Bir kimsenin inancının istikamet üzere olması Allah’ın inanmamızı istediği şeylerin tümüne eksiksiz inanmakla olur. Öyle ki imanımızda hiçbir kuşku, şüphe, tereddüt “acaba?” olmamalı. Buna karşılık insanlar tarafından uydurularak dine eklenmeye çalışılan hurafe ve bid’atlardan, aslı astarı olmayan batıl inançlardan uzak durmalıyız.

2) İstikametinde:

Düşüncelerimizin istikamet üzere olması, aklımızı ve fikrimizi Allah’ın kullanmamızı istediği yönlere yönlendirmekle olur. Rabbimiz Kur’an’da defalarca kâinatta yer alan âyetler ve Kur’an’da yer alan âyetler üzerinde düşünmemizi emretmektedir. Aklımızı bunlar üzerinde tefekkür yolunda kullanmazsak düşüncemiz istikamet üzere olmaz. Peygamberimiz Âl-i İmran sûresinin 190. Âyeti kendisine indirildiğinde “bu âyetleri okuyup da üzerinde tefekkür etmeyenlere yazıklar olsun” buyurmuştur. (Sahih-i İbn Hibban, 620 no’lu rivayet; Günümüzde pek çok insan Kur’an ve kâinat kitabı dışında her şey hakkında düşünüyorlar da akıllarını bir tek bunlara yormaya fırsat bulamıyorlar!

3) Duygularımız:

Sevgi ve nefret, hoşnutluk ve öfke, merhamet ve sertlik gibi duygu ve düşüncelerimiz ancak Kur’an’ın ve Allah Resûlünün gösterdiği kıvamda olursa istikamet bulur. Kur’an ve sünnet kimleri sevip kimlerden nefret etmemiz, kimlere kızıp kimlerden hoşnut olmamız gerektiği konusunda hayatımıza ölçüler koymuştur. Sevmememiz gereken kimseleri sever, sevmemiz gereken kimselerden uzak durursak, bir kimseye karşı sevgi ve nefretin ölçüsünü ayarlayamazsak duygularımızda istikameti yitiririz.

4) Hayallerimiz:

Şuurlu Müslümanın hayalleri de istikamet üzeredir. Hayal, insana bahşedilen güçlerden biridir. İnsan hayal dünyası ile dış dünyanın zorluklarını törpüler, geleceğe kendini hazırlar, ideallerini gerçekleştirmenin planlarını yapar. Müslümanın hayalleri bireysel rahat, lüks ve konfor üzerine değil Allah’ın rızasına uygun bir hayat yaşamak ve bunu başkalarına da tavsiye etmek üzerine kuruludur. Hayallerini servet, şehvet ve şöhret gibi gelip geçici ayartıcılara değil “Allah’ın rızasına uygun yaşanan bir hayat” üzerine kuran Müslüman “hayalperest” bir tavır göstermez, hayaline uygun bir yaşam için gayret gösterir.

5) Amellerimiz:

Müslümanın eylemleri de istikamet üzere olur. O inandığı gibi yaşamaya gayret eder. Çünkü bilir ki “inandığı gibi yaşamayanlar, yaşadığı gibi inanmaya mahkûm olurlar”. Bu sebeple Kur’an’da nerede imandan bahsediliyorsa mutlaka “imana uygun davranış (sâlih amel)” konusu da hemen peşinden zikredilir.

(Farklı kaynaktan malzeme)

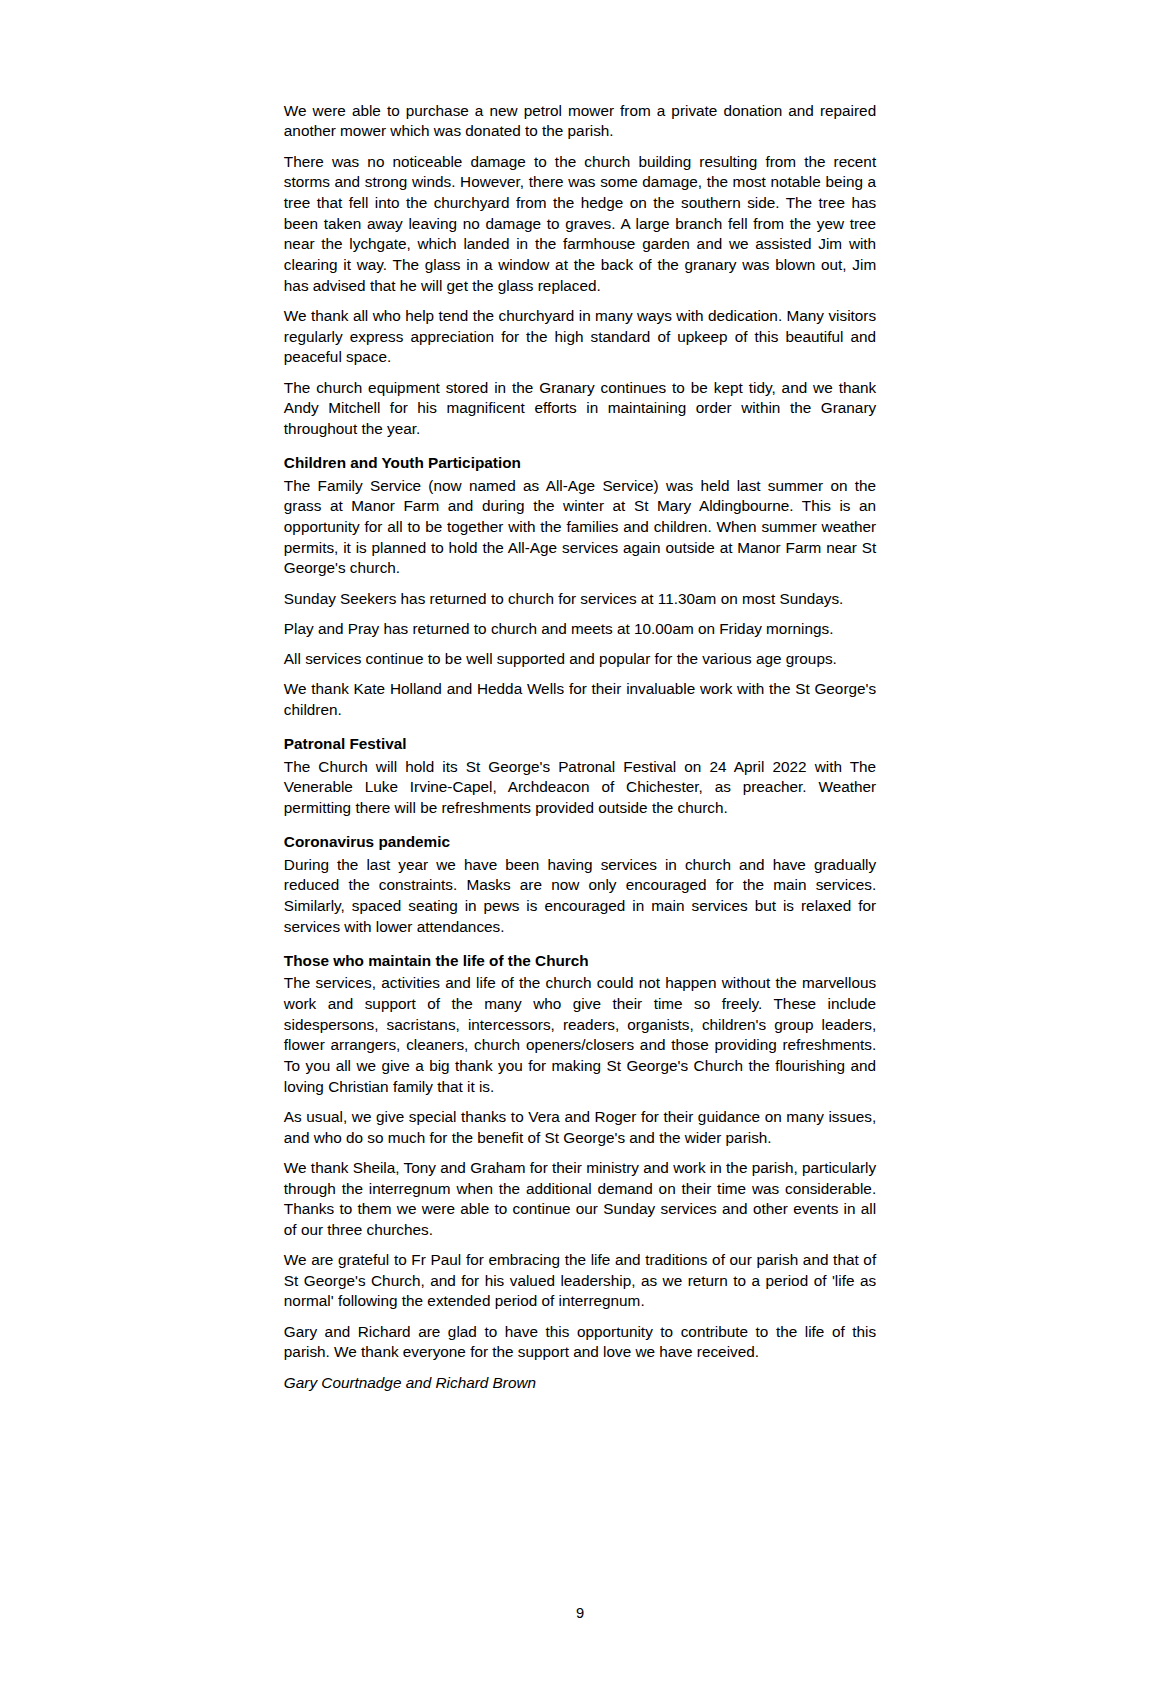We were able to purchase a new petrol mower from a private donation and repaired another mower which was donated to the parish.
There was no noticeable damage to the church building resulting from the recent storms and strong winds. However, there was some damage, the most notable being a tree that fell into the churchyard from the hedge on the southern side. The tree has been taken away leaving no damage to graves. A large branch fell from the yew tree near the lychgate, which landed in the farmhouse garden and we assisted Jim with clearing it way. The glass in a window at the back of the granary was blown out, Jim has advised that he will get the glass replaced.
We thank all who help tend the churchyard in many ways with dedication. Many visitors regularly express appreciation for the high standard of upkeep of this beautiful and peaceful space.
The church equipment stored in the Granary continues to be kept tidy, and we thank Andy Mitchell for his magnificent efforts in maintaining order within the Granary throughout the year.
Children and Youth Participation
The Family Service (now named as All-Age Service) was held last summer on the grass at Manor Farm and during the winter at St Mary Aldingbourne. This is an opportunity for all to be together with the families and children. When summer weather permits, it is planned to hold the All-Age services again outside at Manor Farm near St George's church.
Sunday Seekers has returned to church for services at 11.30am on most Sundays.
Play and Pray has returned to church and meets at 10.00am on Friday mornings.
All services continue to be well supported and popular for the various age groups.
We thank Kate Holland and Hedda Wells for their invaluable work with the St George's children.
Patronal Festival
The Church will hold its St George's Patronal Festival on 24 April 2022 with The Venerable Luke Irvine-Capel, Archdeacon of Chichester, as preacher. Weather permitting there will be refreshments provided outside the church.
Coronavirus pandemic
During the last year we have been having services in church and have gradually reduced the constraints. Masks are now only encouraged for the main services. Similarly, spaced seating in pews is encouraged in main services but is relaxed for services with lower attendances.
Those who maintain the life of the Church
The services, activities and life of the church could not happen without the marvellous work and support of the many who give their time so freely. These include sidespersons, sacristans, intercessors, readers, organists, children's group leaders, flower arrangers, cleaners, church openers/closers and those providing refreshments. To you all we give a big thank you for making St George's Church the flourishing and loving Christian family that it is.
As usual, we give special thanks to Vera and Roger for their guidance on many issues, and who do so much for the benefit of St George's and the wider parish.
We thank Sheila, Tony and Graham for their ministry and work in the parish, particularly through the interregnum when the additional demand on their time was considerable. Thanks to them we were able to continue our Sunday services and other events in all of our three churches.
We are grateful to Fr Paul for embracing the life and traditions of our parish and that of St George's Church, and for his valued leadership, as we return to a period of 'life as normal' following the extended period of interregnum.
Gary and Richard are glad to have this opportunity to contribute to the life of this parish. We thank everyone for the support and love we have received.
Gary Courtnadge and Richard Brown
9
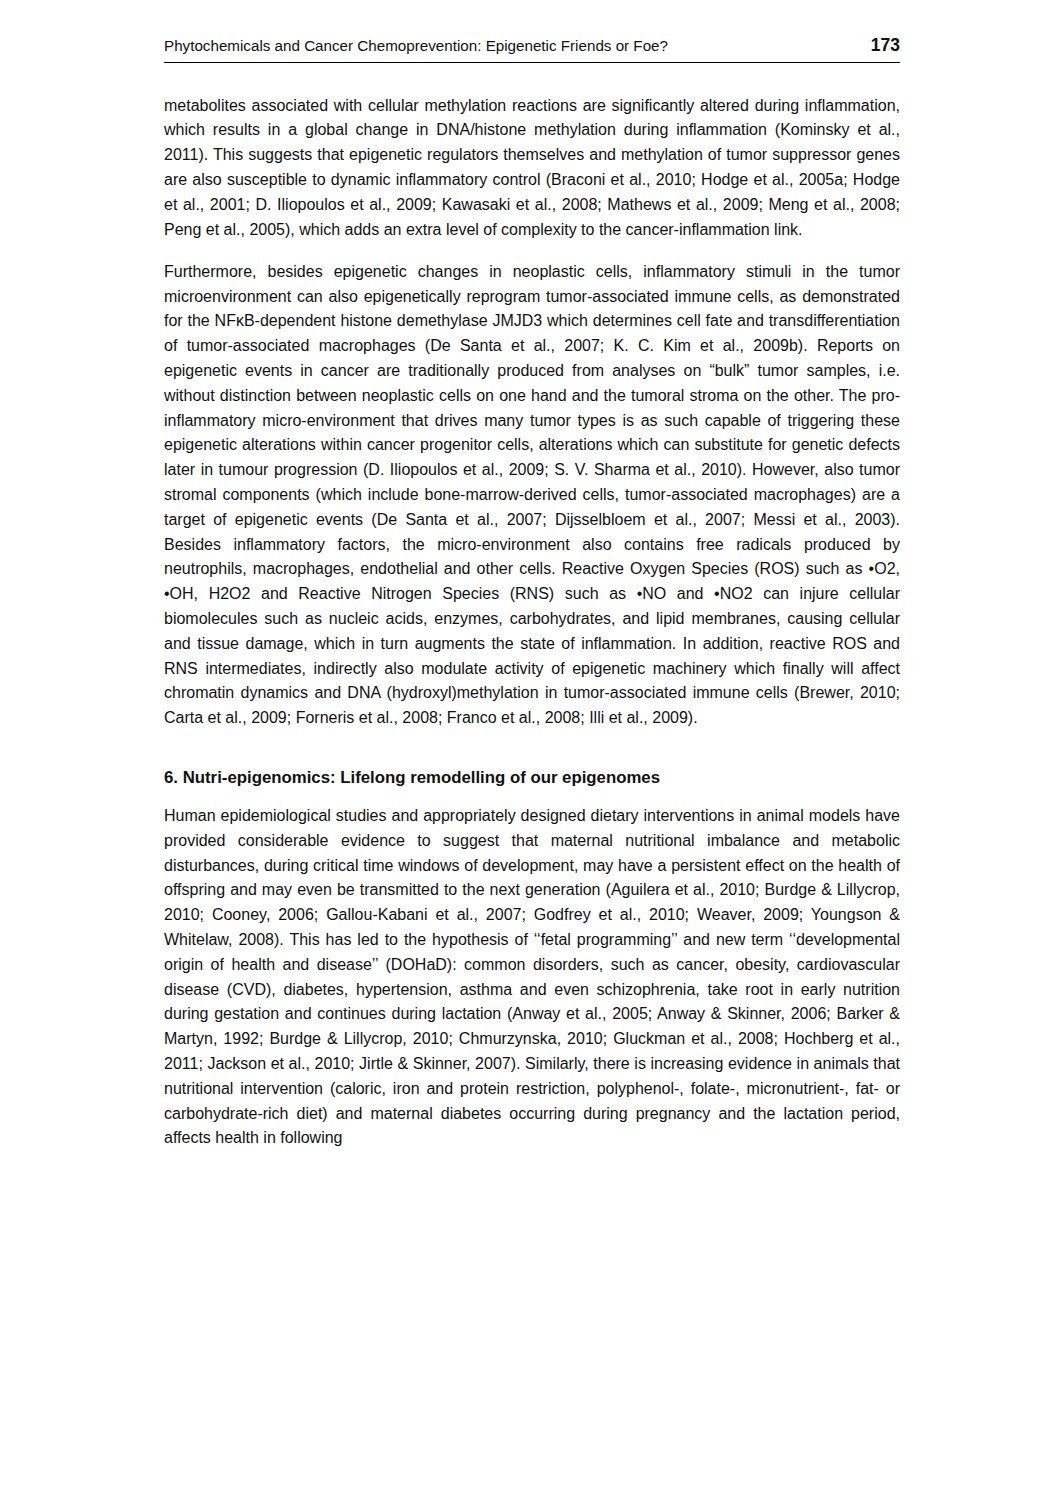Phytochemicals and Cancer Chemoprevention: Epigenetic Friends or Foe? 173
metabolites associated with cellular methylation reactions are significantly altered during inflammation, which results in a global change in DNA/histone methylation during inflammation (Kominsky et al., 2011). This suggests that epigenetic regulators themselves and methylation of tumor suppressor genes are also susceptible to dynamic inflammatory control (Braconi et al., 2010; Hodge et al., 2005a; Hodge et al., 2001; D. Iliopoulos et al., 2009; Kawasaki et al., 2008; Mathews et al., 2009; Meng et al., 2008; Peng et al., 2005), which adds an extra level of complexity to the cancer-inflammation link.
Furthermore, besides epigenetic changes in neoplastic cells, inflammatory stimuli in the tumor microenvironment can also epigenetically reprogram tumor-associated immune cells, as demonstrated for the NFκB-dependent histone demethylase JMJD3 which determines cell fate and transdifferentiation of tumor-associated macrophages (De Santa et al., 2007; K. C. Kim et al., 2009b). Reports on epigenetic events in cancer are traditionally produced from analyses on “bulk” tumor samples, i.e. without distinction between neoplastic cells on one hand and the tumoral stroma on the other. The pro-inflammatory micro-environment that drives many tumor types is as such capable of triggering these epigenetic alterations within cancer progenitor cells, alterations which can substitute for genetic defects later in tumour progression (D. Iliopoulos et al., 2009; S. V. Sharma et al., 2010). However, also tumor stromal components (which include bone-marrow-derived cells, tumor-associated macrophages) are a target of epigenetic events (De Santa et al., 2007; Dijsselbloem et al., 2007; Messi et al., 2003). Besides inflammatory factors, the micro-environment also contains free radicals produced by neutrophils, macrophages, endothelial and other cells. Reactive Oxygen Species (ROS) such as •O2, •OH, H2O2 and Reactive Nitrogen Species (RNS) such as •NO and •NO2 can injure cellular biomolecules such as nucleic acids, enzymes, carbohydrates, and lipid membranes, causing cellular and tissue damage, which in turn augments the state of inflammation. In addition, reactive ROS and RNS intermediates, indirectly also modulate activity of epigenetic machinery which finally will affect chromatin dynamics and DNA (hydroxyl)methylation in tumor-associated immune cells (Brewer, 2010; Carta et al., 2009; Forneris et al., 2008; Franco et al., 2008; Illi et al., 2009).
6. Nutri-epigenomics: Lifelong remodelling of our epigenomes
Human epidemiological studies and appropriately designed dietary interventions in animal models have provided considerable evidence to suggest that maternal nutritional imbalance and metabolic disturbances, during critical time windows of development, may have a persistent effect on the health of offspring and may even be transmitted to the next generation (Aguilera et al., 2010; Burdge & Lillycrop, 2010; Cooney, 2006; Gallou-Kabani et al., 2007; Godfrey et al., 2010; Weaver, 2009; Youngson & Whitelaw, 2008). This has led to the hypothesis of ‘‘fetal programming’’ and new term ‘‘developmental origin of health and disease’’ (DOHaD): common disorders, such as cancer, obesity, cardiovascular disease (CVD), diabetes, hypertension, asthma and even schizophrenia, take root in early nutrition during gestation and continues during lactation (Anway et al., 2005; Anway & Skinner, 2006; Barker & Martyn, 1992; Burdge & Lillycrop, 2010; Chmurzynska, 2010; Gluckman et al., 2008; Hochberg et al., 2011; Jackson et al., 2010; Jirtle & Skinner, 2007). Similarly, there is increasing evidence in animals that nutritional intervention (caloric, iron and protein restriction, polyphenol-, folate-, micronutrient-, fat- or carbohydrate-rich diet) and maternal diabetes occurring during pregnancy and the lactation period, affects health in following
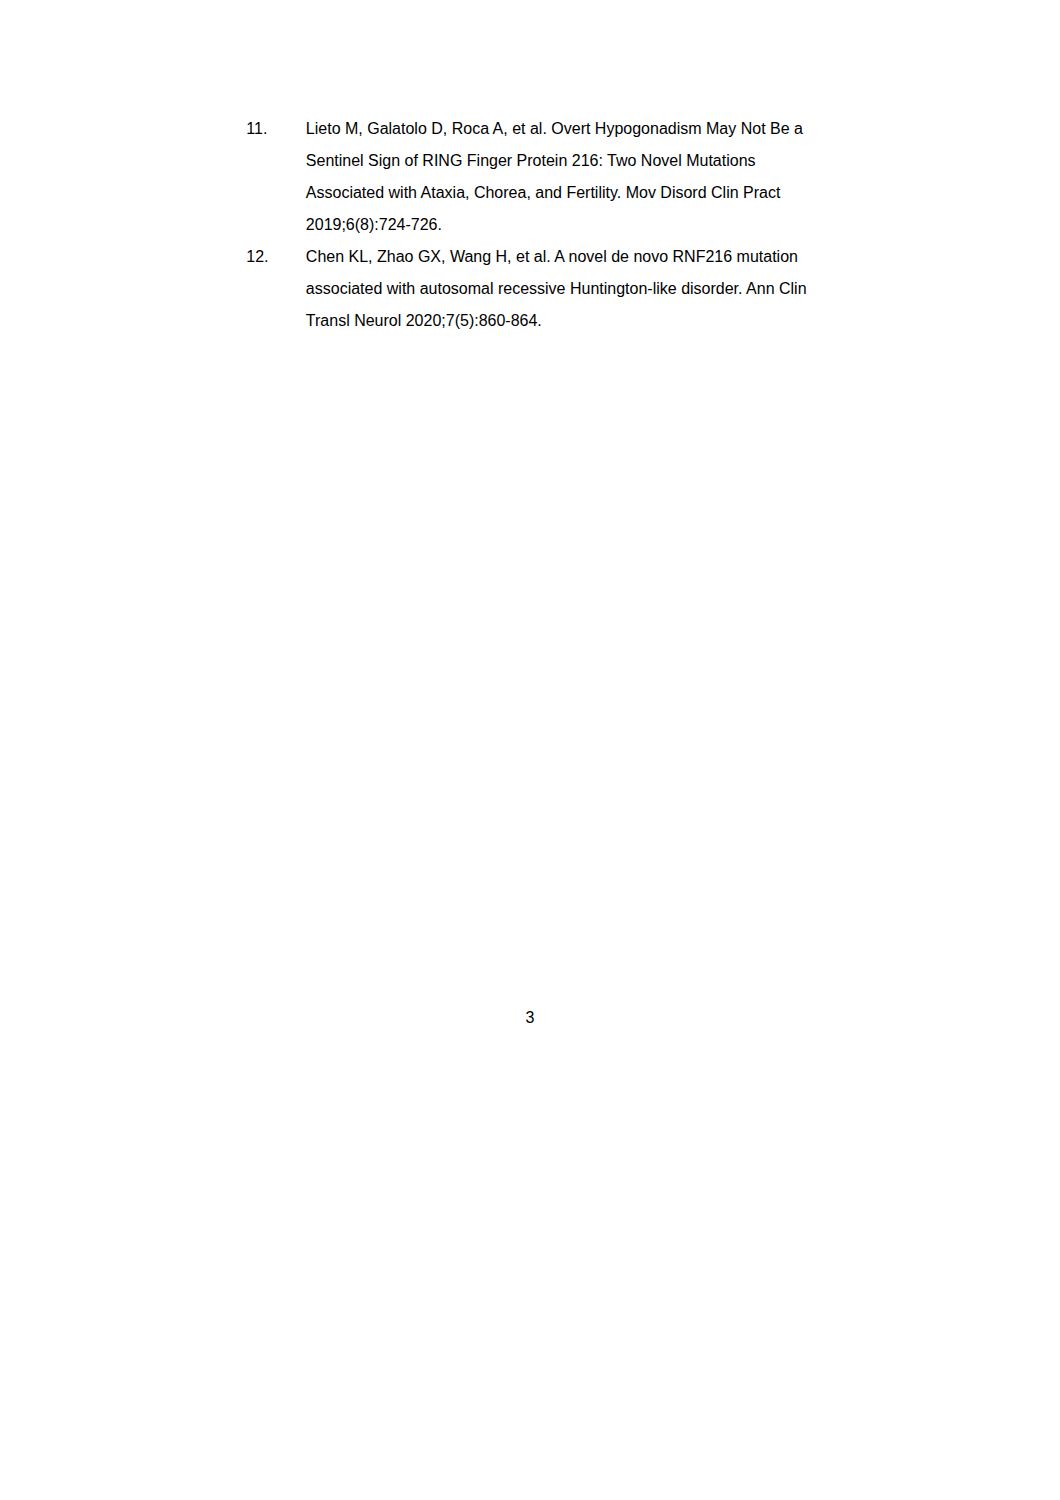11. Lieto M, Galatolo D, Roca A, et al. Overt Hypogonadism May Not Be a Sentinel Sign of RING Finger Protein 216: Two Novel Mutations Associated with Ataxia, Chorea, and Fertility. Mov Disord Clin Pract 2019;6(8):724-726.
12. Chen KL, Zhao GX, Wang H, et al. A novel de novo RNF216 mutation associated with autosomal recessive Huntington-like disorder. Ann Clin Transl Neurol 2020;7(5):860-864.
3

Rabbimiz, kitabında iki yerde Resûlüne hitaben “emrolunduğun gibi dosdoğru ol” (Hud, 112; Şûra, 15) buyurmuştur. Allah Resûlü de bu emrin gereğini yerine getirerek hayatının her anında istikamet üzere olmuştur. O halde inanç, düşünce, duygu, hayal ve amel noktasında istikameti yakalamak isteyen her mümin için en doğru adres Kur’an ve Allah Resûlü’nün hayatıdır.

Rabbimiz bizleri dosdoğru yol üzerinde istikamet üzere yürütsün. İstikametten sapmaktan, yoldan çıkmaktan muhafaza buyursun.